TUCSON, Ariz. — Black holes have long been one of astronomers most fascinating areas of research to study. In a recent development, using the Gemini North telescope on Hawaii, astronomers have successfully discovered the closest-known black hole to planet Earth, making it the first clear detection of one in the Milky Way.
There have been previous “findings” before of dormant black holes, but these were disqualified not long after as a companion star was present.
“While there have been many claimed detections of systems like this, almost all these discoveries have subsequently been refuted. This is the first unambiguous detection of a Sun-like star in a wide orbit around a stellar-mass black hole in our Galaxy,” explains lead author Kareem El-Badry, an astrophysicist at the Center for Astrophysics | Harvard & Smithsonian and the Max Planck Institute for Astronomy, in a statement.
The team began by identifying the system as possibly having a black hole by conducting data analysis from the European Space Agency’s Gaia spacecraft. The spacecraft was able to successfully capture irregularities in the movement of the companion star that would be caused by a gravitational pull that isn’t clearly able to be seen. It’s particularly difficult to identify black holes in a dormant state as they easily blend in with surroundings, and thus are not easily seen.

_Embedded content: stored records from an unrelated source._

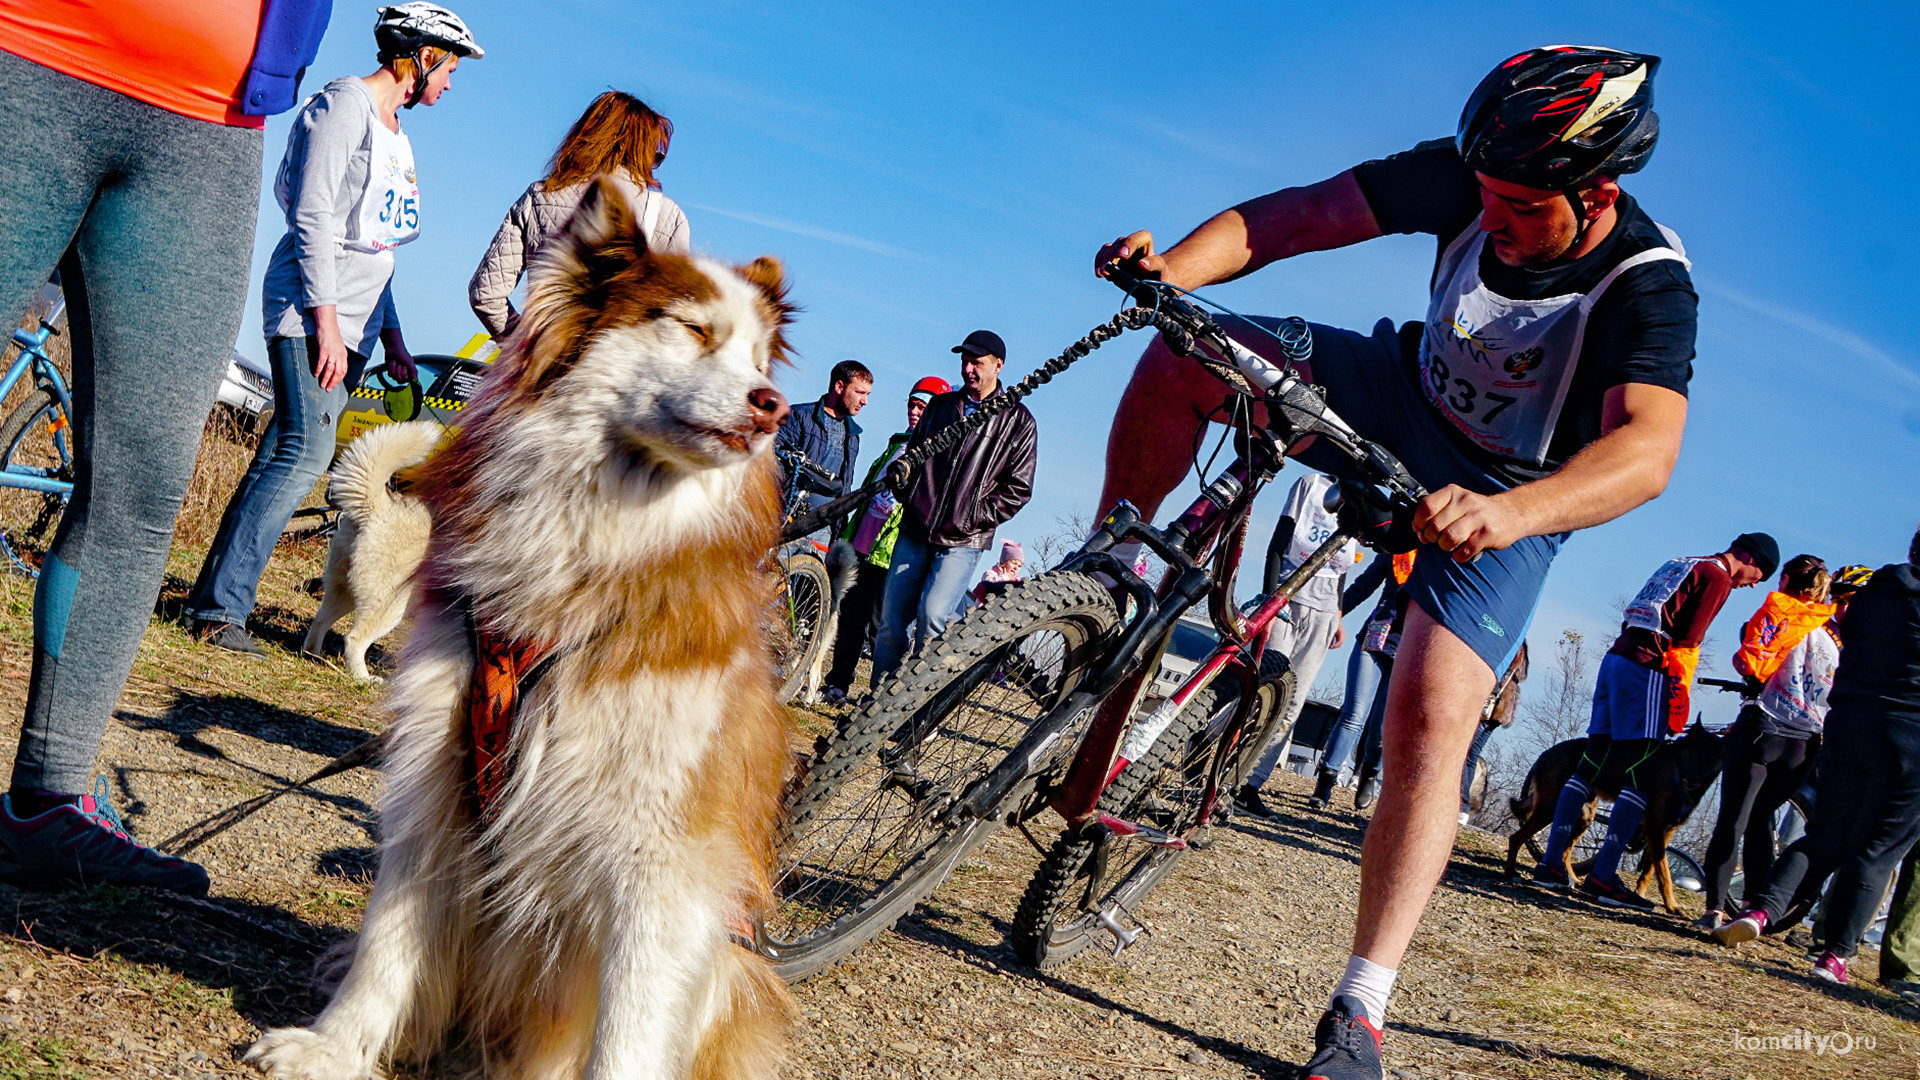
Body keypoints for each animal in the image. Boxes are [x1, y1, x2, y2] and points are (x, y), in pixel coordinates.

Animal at [301, 417, 439, 676]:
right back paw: (361, 677)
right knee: (354, 639)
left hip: (343, 591)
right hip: (390, 605)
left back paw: (312, 655)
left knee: (320, 620)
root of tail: (379, 508)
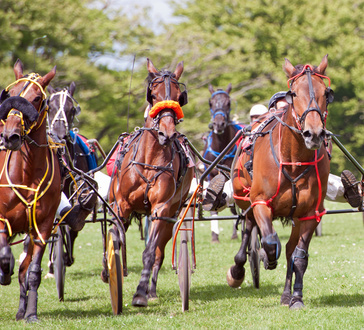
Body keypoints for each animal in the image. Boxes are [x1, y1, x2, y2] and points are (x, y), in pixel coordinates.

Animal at [109, 58, 195, 308]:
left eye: (178, 96)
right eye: (153, 95)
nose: (167, 133)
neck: (150, 159)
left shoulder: (161, 209)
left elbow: (150, 252)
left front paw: (140, 293)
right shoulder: (122, 206)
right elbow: (116, 240)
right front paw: (111, 273)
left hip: (171, 213)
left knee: (158, 252)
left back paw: (151, 290)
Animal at [229, 54, 334, 310]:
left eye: (326, 93)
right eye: (293, 93)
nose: (314, 133)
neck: (294, 159)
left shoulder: (310, 213)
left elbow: (299, 256)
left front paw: (295, 297)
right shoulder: (260, 202)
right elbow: (267, 240)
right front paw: (266, 257)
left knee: (288, 249)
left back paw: (286, 293)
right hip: (245, 199)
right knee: (249, 228)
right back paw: (239, 269)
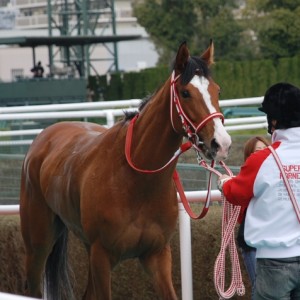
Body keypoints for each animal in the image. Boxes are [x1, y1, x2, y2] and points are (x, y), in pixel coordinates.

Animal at [19, 41, 232, 298]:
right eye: (185, 93)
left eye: (218, 91)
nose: (221, 143)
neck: (136, 181)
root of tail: (45, 136)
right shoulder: (102, 256)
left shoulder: (157, 255)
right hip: (38, 244)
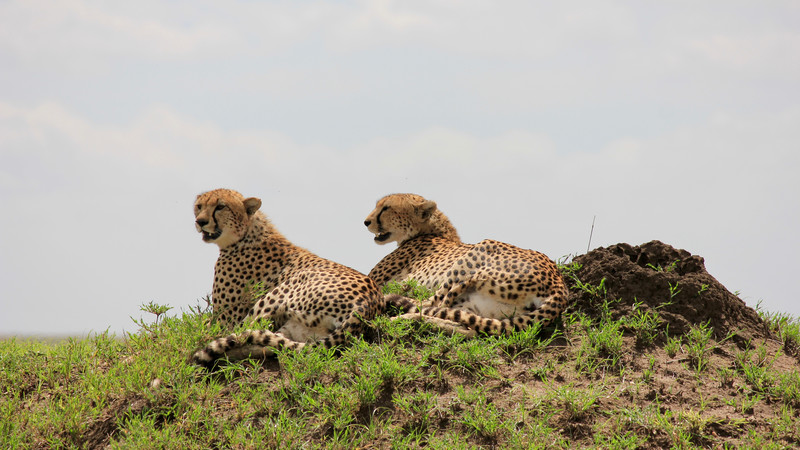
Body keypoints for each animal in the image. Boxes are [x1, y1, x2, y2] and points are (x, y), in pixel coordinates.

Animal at [191, 188, 384, 368]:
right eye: (199, 206)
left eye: (220, 207)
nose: (200, 222)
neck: (247, 233)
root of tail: (367, 305)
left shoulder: (224, 319)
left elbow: (200, 329)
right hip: (299, 328)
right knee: (273, 343)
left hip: (283, 290)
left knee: (244, 332)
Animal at [362, 192, 568, 336]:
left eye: (386, 208)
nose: (366, 222)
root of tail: (559, 285)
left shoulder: (373, 280)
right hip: (480, 308)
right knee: (465, 327)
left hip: (479, 253)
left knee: (433, 304)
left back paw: (397, 312)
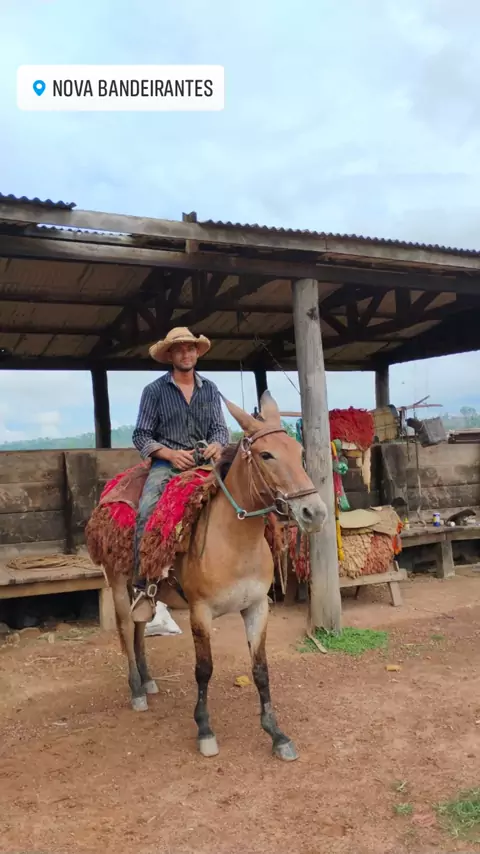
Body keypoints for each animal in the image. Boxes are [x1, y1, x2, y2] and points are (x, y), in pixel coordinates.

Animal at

To have a clearer view, the team used the Gemini Multi-Object Spectrograph instrument on Gemini North, which was able to record the velocity of the companion star as it orbited the black hole. It also provided an accurate measurement of the orbital period. Through this, the researchers were able to more confidently identify a ginormous black hole thats 10x as large as the sun.
“Our Gemini follow-up observations confirmed beyond reasonable doubt that the binary contains a normal star and at least one dormant black hole,” says El-Badry. “We could find no plausible astrophysical scenario that can explain the observed orbit of the system that doesn’t involve at least one black hole.”
This, of course, peaked the curiosity of the astronomers. They turned their attention to attempting to explain how Gaia BH1 black hole even came into existence. The progenitor star that later turned into this hole would have been at least 20 times the size of our sun, meaning it only would’ve lived for a few million years. If both stars formed at once, the progenitor star would’ve engulfed the other before it could become like the sun.
Scientists are still unclear as to how the star survived this event, but current theoretical models suggest that the solar-mass star should be on a tighter orbit than what is seen. “It poses many questions about how this binary system was formed, as well as how many of these dormant black holes there are out there,” El-Badry states. While this research is a great discovery, it arguably poses even more questions about how the companion star is as typical as it is, given the events.
Above: This animation shows a Sun-like star orbiting Gaia BH1, the closest black hole to Earth, located about 1600 light-years away. Observations by Gemini North, one of the twin telescopes of the International Gemini Observatory, operated by NSF’s NOIRLab, were crucial to constraining the orbital motion and hence masses of the two components in the binary system, allowing the team to identify the central body as a black hole roughly 10 times as massive as our Sun. (Credit: T. Müller (MPIA), PanSTARRS DR1 (K. C. Chambers et al. 2016), ESA/Gaia/DPAC)
The findings are published in the Monthly Notices of the Royal Astronomical Society.